I had to reach for graduate-level textbooks to work out what Casti was trying to tell me. It ought to be the other way around.
This book is written at a level for the scientifically/mathematically literate reader. So he cannot be allowed to get away with the sloppiness I will now demonstrate.
Casti discusses the concept of convexity in relation to topological spaces, without telling us that convexity is an algebraic or geometric property, not a topological property. Moreover the non-topological nature of convexity is plain to the reader who has understood what went before, since straight lines are not an admissible concept in "rubber sheet" topology. The reader with a little mathematical education (many of the target audience) will further realise that convexity is a property of sets within a larger space, not of a space itself, so to refer to a "convex topological space" is a contradiction in terms.

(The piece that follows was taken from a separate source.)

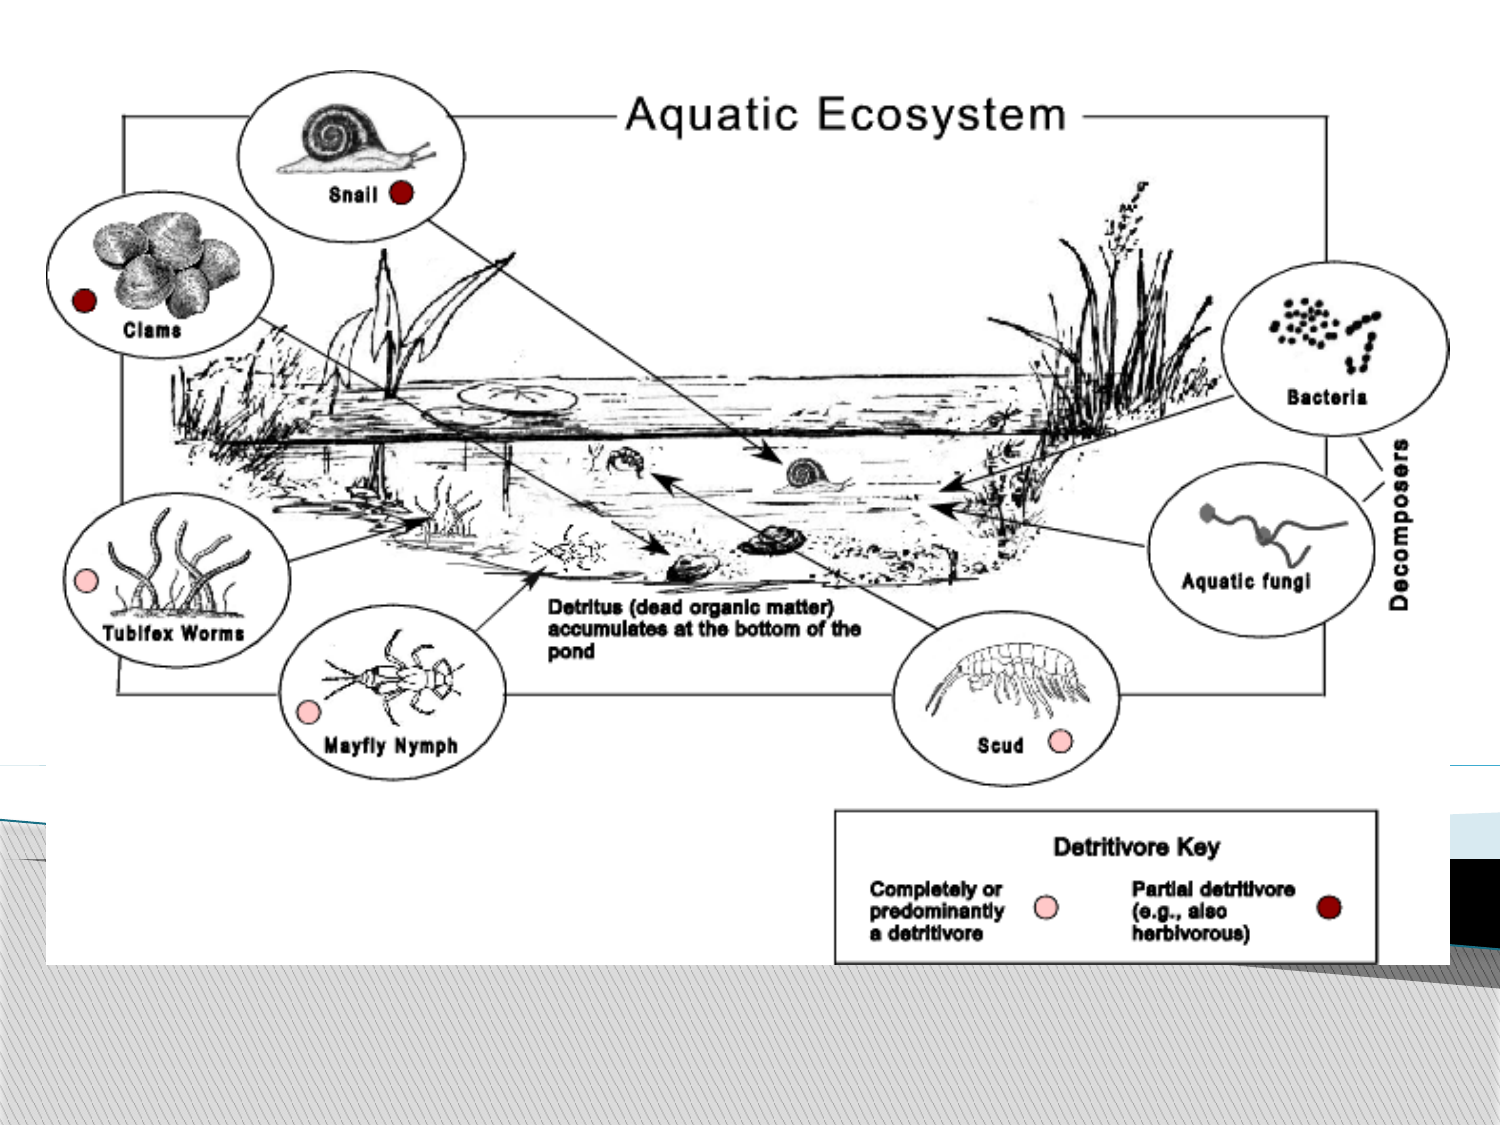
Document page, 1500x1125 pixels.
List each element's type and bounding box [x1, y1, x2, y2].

To illustrate convexity (surely unnecessary for the target readership), he draws some convex and non-convex sets. But some of the non-convex sets plainly possess the Brouwer property that is asserted only for convex sets. There is no explanation of this contradiction. He then asserts that the Brouwer property is held by the surface of a sphere, a set which is non-convex and cannot even be topologically deformed to a convex set.
If the reader was to gain any insight into the Brouwer property, then surely it is to obtain an intuitive understanding of why Brouwer's theorem is true for the surface of a sphere but false for a ring. I would love to understand this. Casti does not even try.
The problems illustrated here are present, to a greater or lesser extent, throughout the rest of the book.